*** RECORD SET Section Begins ***

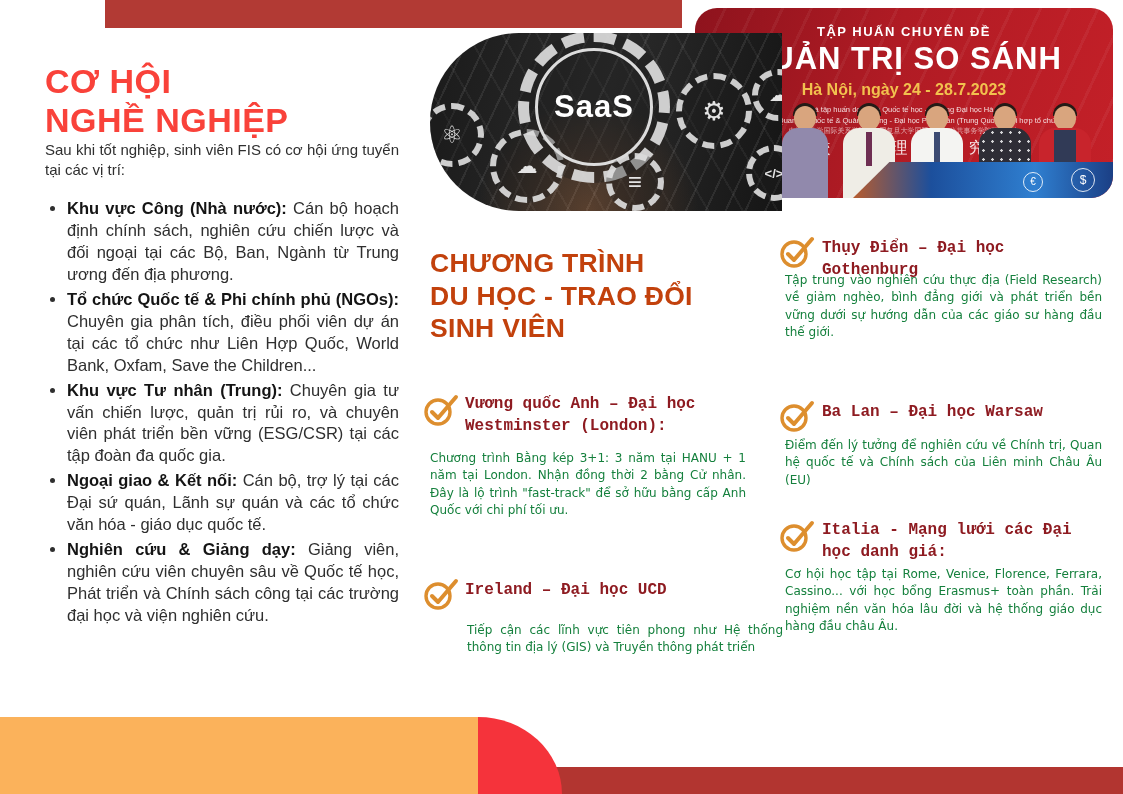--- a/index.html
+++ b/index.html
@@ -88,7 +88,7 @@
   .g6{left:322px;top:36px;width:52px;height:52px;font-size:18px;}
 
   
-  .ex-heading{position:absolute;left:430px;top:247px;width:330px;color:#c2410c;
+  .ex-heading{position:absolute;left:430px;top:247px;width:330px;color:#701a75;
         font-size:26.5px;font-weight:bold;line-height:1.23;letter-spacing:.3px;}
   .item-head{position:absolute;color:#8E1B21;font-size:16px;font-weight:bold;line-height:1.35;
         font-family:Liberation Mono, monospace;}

*** RECORD SET Section Ends ***

■ **REQUIRED ACTION**:
Could you please return each line of the material exactly, dropping the pictures?

■ **EXERCISE SOLUTION**:
--- a/index.html
+++ b/index.html
@@ -88,7 +88,7 @@
   .g6{left:322px;top:36px;width:52px;height:52px;font-size:18px;}
 
   
-  .ex-heading{position:absolute;left:430px;top:247px;width:330px;color:#c2410c;
+  .ex-heading{position:absolute;left:430px;top:247px;width:330px;color:#701a75;
         font-size:26.5px;font-weight:bold;line-height:1.23;letter-spacing:.3px;}
   .item-head{position:absolute;color:#8E1B21;font-size:16px;font-weight:bold;line-height:1.35;
         font-family:Liberation Mono, monospace;}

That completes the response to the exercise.